TEXT SECTION
[start]

# First time correcting, and in hot weather.



## welshdaihard (May 22, 2018)

Hi all, I've been creeping these forums for quite a while now but yesterday decided to make an account so I can contribute to the forums more and also pick up some more tips and tricks from everyone else on here 

So for the next 7 days in the UK we have a nice spell of hot weather; it's averaging around 20 or so degrees where I am down here in sunny Swansea, Wales.

I recently bought a DA polisher and numerous chemical guys hex pads to do some paint correction on my Pearlescent Black Ford Fiesta which I am planning to do on the coming Monday which is the 28/5/18. On that day it's forecast to be around 21 or so degrees with sunny skies all day, with little to no wind.

I'm planning on getting up to wash and prepare the car for the correction early enough so that the paint isn't hot, and also try and get started on as much correction as I can before the car decides to soak up all the late May sun 

I'm planning on using Meg's #205 first as there is only light swirling on the car as well as a few light holograms. I know the 205 is a finishing polish so I'm not expecting 100% correction, but I was planning on using PB Black Hole to fill the remainder of the swirls using a blue hex pad.

My main concern is that the ambient temperature will be too high and that the polish will flash as soon as I start to work any of it in to the paint. I did buy a bottle of pad conditioner to try and stem the temperatures, but I'm just apprehensive about it being my first time paint correcting, especially on a black car at the start of summer.

If anyone has any tips on polishing in hot weather, And also any other bits of advice that they could give me on product or technique, let me know.

[end]

LISTING
[start]

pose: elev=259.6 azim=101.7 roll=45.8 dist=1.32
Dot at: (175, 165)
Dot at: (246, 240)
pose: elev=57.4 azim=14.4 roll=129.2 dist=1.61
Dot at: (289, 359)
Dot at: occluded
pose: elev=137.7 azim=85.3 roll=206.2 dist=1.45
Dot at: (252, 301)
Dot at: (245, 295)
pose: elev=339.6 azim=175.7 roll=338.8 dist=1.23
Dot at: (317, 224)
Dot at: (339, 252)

[end]
[start]

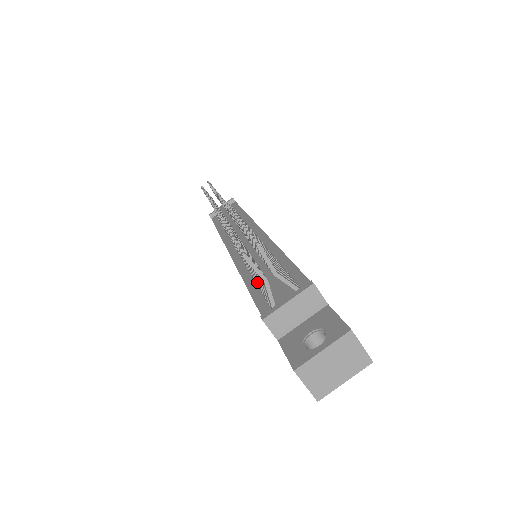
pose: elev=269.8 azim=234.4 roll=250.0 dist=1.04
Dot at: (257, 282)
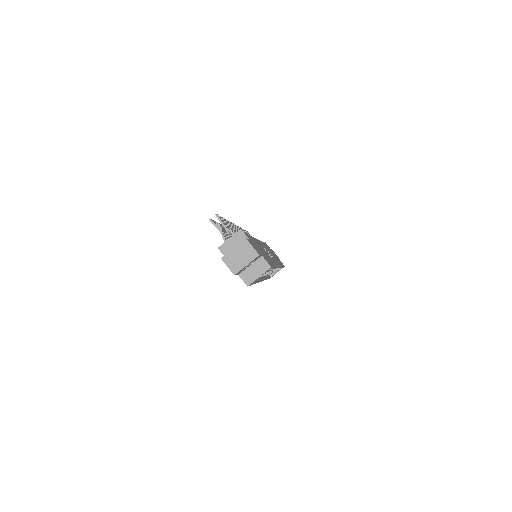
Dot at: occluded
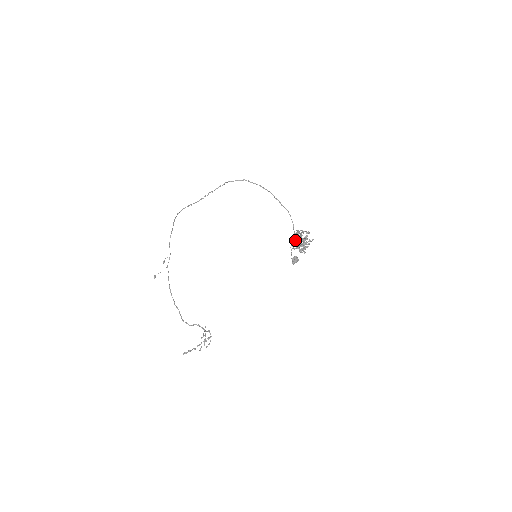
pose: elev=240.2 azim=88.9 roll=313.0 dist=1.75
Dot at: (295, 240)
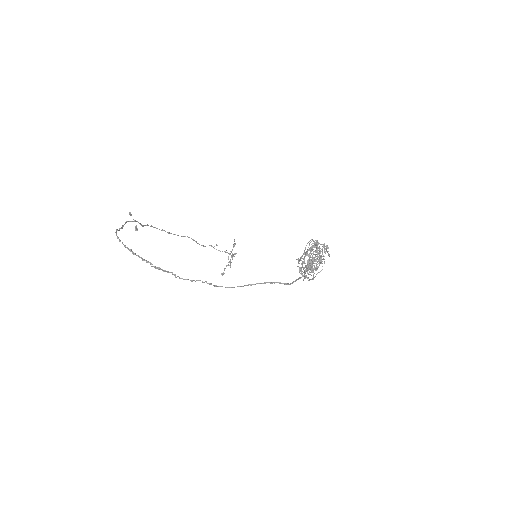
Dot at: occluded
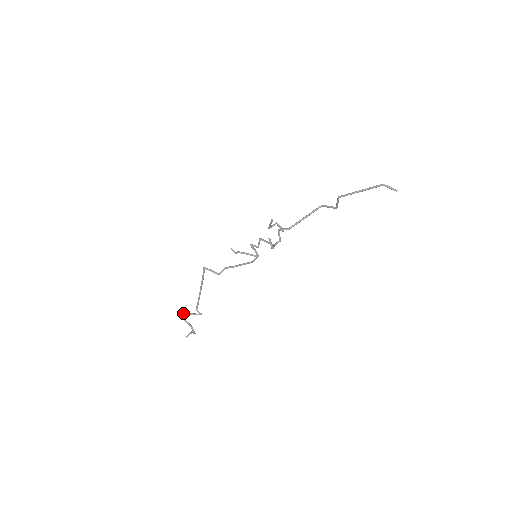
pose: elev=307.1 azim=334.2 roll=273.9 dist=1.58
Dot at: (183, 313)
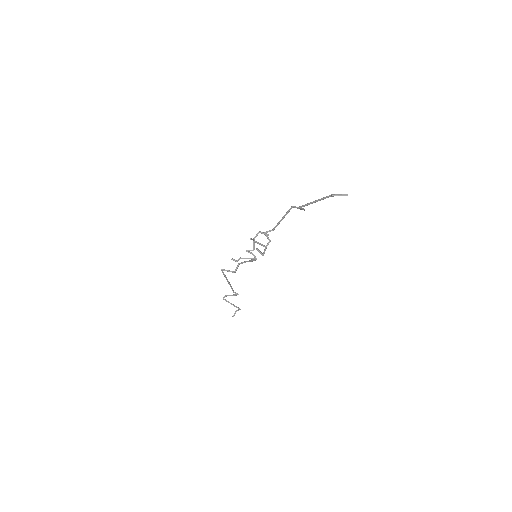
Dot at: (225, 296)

[end]

WHAT IS EXPECTED
Write out the stretch of the hot-weather polishing post from "I'm planning on getting" through "start of summer.", swapping "pad conditioner" for "pad lubricant". The records are drawn from a separate source.

RESULT OF THE EXERCISE
I'm planning on getting up to wash and prepare the car for the correction early enough so that the paint isn't hot, and also try and get started on as much correction as I can before the car decides to soak up all the late May sun 

I'm planning on using Meg's #205 first as there is only light swirling on the car as well as a few light holograms. I know the 205 is a finishing polish so I'm not expecting 100% correction, but I was planning on using PB Black Hole to fill the remainder of the swirls using a blue hex pad.

My main concern is that the ambient temperature will be too high and that the polish will flash as soon as I start to work any of it in to the paint. I did buy a bottle of pad lubricant to try and stem the temperatures, but I'm just apprehensive about it being my first time paint correcting, especially on a black car at the start of summer.